Who Is the U.S. Talking To?The Questions Behind the Iran Peace Talks
- lhpgop
- 11 hours ago
- 3 min read

ARTICLE ORIGINALLY APPERAED IN AUTHOR'S SUBSTACK ACCOUNT. IRAN USA PEACE
As negotiations continue between the United States and Iran, one of the most important questions remains largely unanswered: Who exactly is Washington negotiating with?
Officially, the talks are presented as standard diplomacy between governments. Yet the reality inside Iran’s power structure is likely far more complicated. Reports indicate proposals and counterproposals are moving through regional intermediaries, with Pakistan, Oman, Qatar, Egypt, and Turkey all connected in various ways to the negotiation process. (reuters.com)
But “Iran” is not a single unified actor.
There is the formal state bureaucracy and the foreign ministry. There are clerical institutions and commercial elites trying to preserve economic stability. And then there is the Islamic Revolutionary Guard Corps (IRGC), whose influence stretches across Iran’s military, intelligence, economic, and political systems.
That distinction matters because it may determine whether these negotiations represent a genuine attempt at stabilization, a temporary operational pause, or a struggle between competing factions inside Iran itself.
The Western media often frames diplomacy as if there is one coherent Iranian actor sitting across the table from Washington. In practice, there may be several overlapping power centers competing simultaneously. This may explain why the Trump administration’s public messaging has often appeared internally contradictory. At various times Washington has threatened renewed military action, hinted at political transition inside Iran, expressed support for Iranian civilians, and simultaneously pursued negotiations through official Iranian channels.
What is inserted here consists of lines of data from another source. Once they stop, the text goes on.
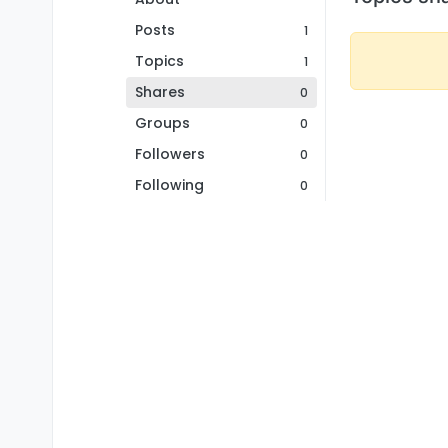
Posts
1
Topics
1
Shares
0
Groups
0
Followers
0
Following
0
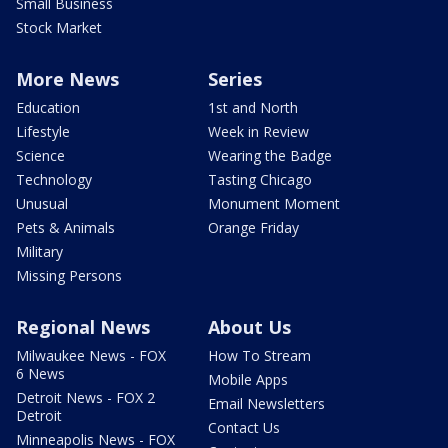
Small Business
Stock Market
More News
Series
Education
1st and North
Lifestyle
Week in Review
Science
Wearing the Badge
Technology
Tasting Chicago
Unusual
Monument Moment
Pets & Animals
Orange Friday
Military
Missing Persons
Regional News
About Us
Milwaukee News - FOX
How To Stream
6 News
Mobile Apps
Detroit News - FOX 2
Email Newsletters
Detroit
Contact Us
Minneapolis News - FOX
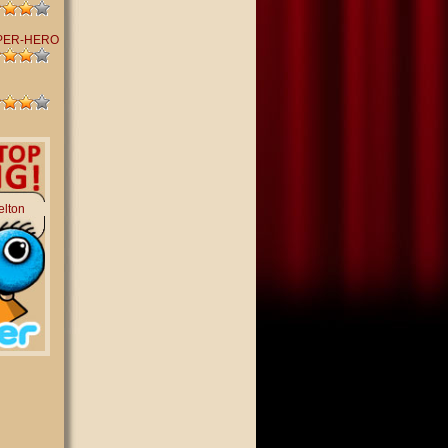
PER-HERO
elton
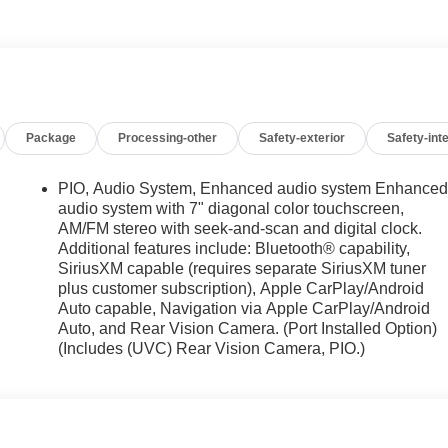
tra. Added dealer accessories are extra. All general manufacturer
pricing (must qualify) and GM owner loyalty or conquest cash
ial financing options (0%) or lease offers. We take every
correct, however errors in pricing, vehicle images, and
Package
Processing-other
Safety-exterior
Safety-inte
ility of John Hiester Chevrolet. Discount pricing may include GM
ing with GM Financial at a standard rate contract with
PIO, Audio System, Enhanced audio system Enhance
audio system with 7" diagonal color touchscreen,
AM/FM stereo with seek-and-scan and digital clock.
Additional features include: Bluetooth® capability,
SiriusXM capable (requires separate SiriusXM tuner
plus customer subscription), Apple CarPlay/Android
Auto capable, Navigation via Apple CarPlay/Android
Auto, and Rear Vision Camera. (Port Installed Option)
(Includes (UVC) Rear Vision Camera, PIO.)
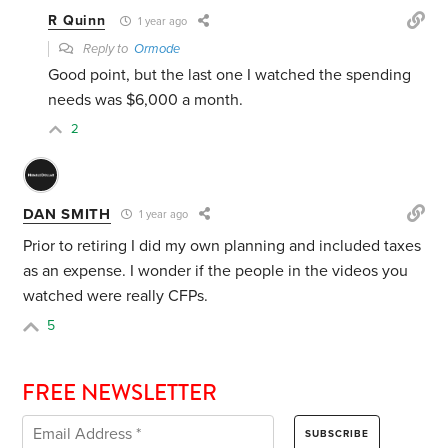
R Quinn
1 year ago
Reply to
Ormode
Good point, but the last one I watched the spending
needs was $6,000 a month.
2
DAN SMITH
1 year ago
Prior to retiring I did my own planning and included taxes
as an expense. I wonder if the people in the videos you
watched were really CFPs.
5
FREE NEWSLETTER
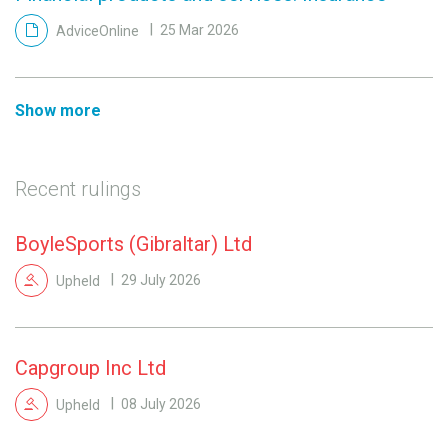
AdviceOnline
25 Mar 2026
Show more
Recent rulings
BoyleSports (Gibraltar) Ltd
Upheld
29 July 2026
Capgroup Inc Ltd
Upheld
08 July 2026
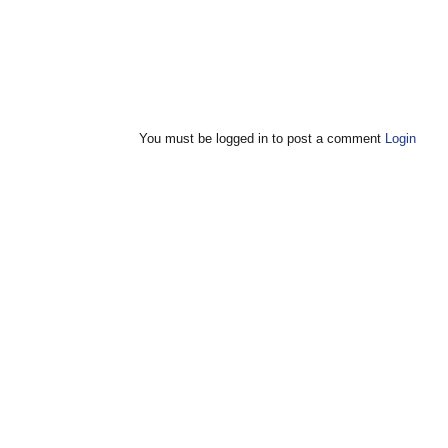
You must be logged in to post a comment
Login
The contradiction may not actually be contradiction at all. It may reflect an attempt to separate “Iran the nation” from “Iran the security regime.”
The central problem is that the IRGC is not merely a military organization. Over decades it has evolved into something far larger: part military force, part intelligence service, part economic conglomerate, and part political enforcement structure. In many ways it operates as one of the dominant governing institutions inside the country.
This creates a dilemma for negotiators. If Washington negotiates through official Iranian institutions, it may still effectively be negotiating with structures heavily influenced by the IRGC. Yet if the United States refuses to engage with the existing state apparatus entirely, there may be no functioning authority capable of enforcing a ceasefire, implementing maritime agreements, or maintaining control over nuclear infrastructure.
That may explain why the talks remain so opaque. The ambiguity may not be accidental.
The negotiations are also taking place under the shadow of the Strait of Hormuz crisis, where media narratives increasingly portray Iran as “controlling” the Strait. In reality, Iran retains the ability to threaten and disrupt shipping traffic, particularly in routes nearest its coastline, but that is different from uncontested military control of the waterway itself.
Still, the perception of control carries political value. Iranian media benefits domestically and regionally from projecting an image of strength against the United States and its allies. Yet excessive triumphalism may carry risks of its own.
Unlike Washington, Israel does not necessarily operate under the same political or economic constraints. The United States must balance congressional oversight, alliance management, global energy stability, maritime insurance concerns, and the risk of broader escalation. Israel’s strategic calculus is often narrower and more immediate.
If Israeli leadership concludes that negotiations are merely buying time for IRGC recovery, missile regeneration, or nuclear reconstitution, it is entirely possible that Israel could decide to act independently regardless of Washington’s broader diplomatic goals. In that sense, Iranian declarations of victory may inadvertently increase the risk of unilateral Israeli escalation.
One of the more overlooked possibilities is that the Trump administration may not actually be pursuing outright regime collapse. A shattered Iranian state could produce exactly the type of instability Washington wishes to avoid: militia fragmentation, refugee crises, unsecured nuclear material, and long-term regional chaos.
Instead, the United States may be attempting something far more difficult: weakening or fracturing the coercive security apparatus while preserving enough state continuity to prevent total collapse.
That possibility would explain the strange mixture of military pressure, sanctions, indirect diplomacy, maritime operations, and repeated references to a future Iran beyond the current crisis.
It would also explain why it has become so difficult to determine who the United States is actually talking to.
Because the answer may be that Washington is speaking to several different groups at the same time — some attempting to preserve the Iranian state, others attempting to preserve the regime, and perhaps some already thinking about what comes after both.
The real question may not be whether peace talks are occurring. The real question is whether anyone inside Iran still possesses enough authority to guarantee that any agreement reached today will still matter tomorrow.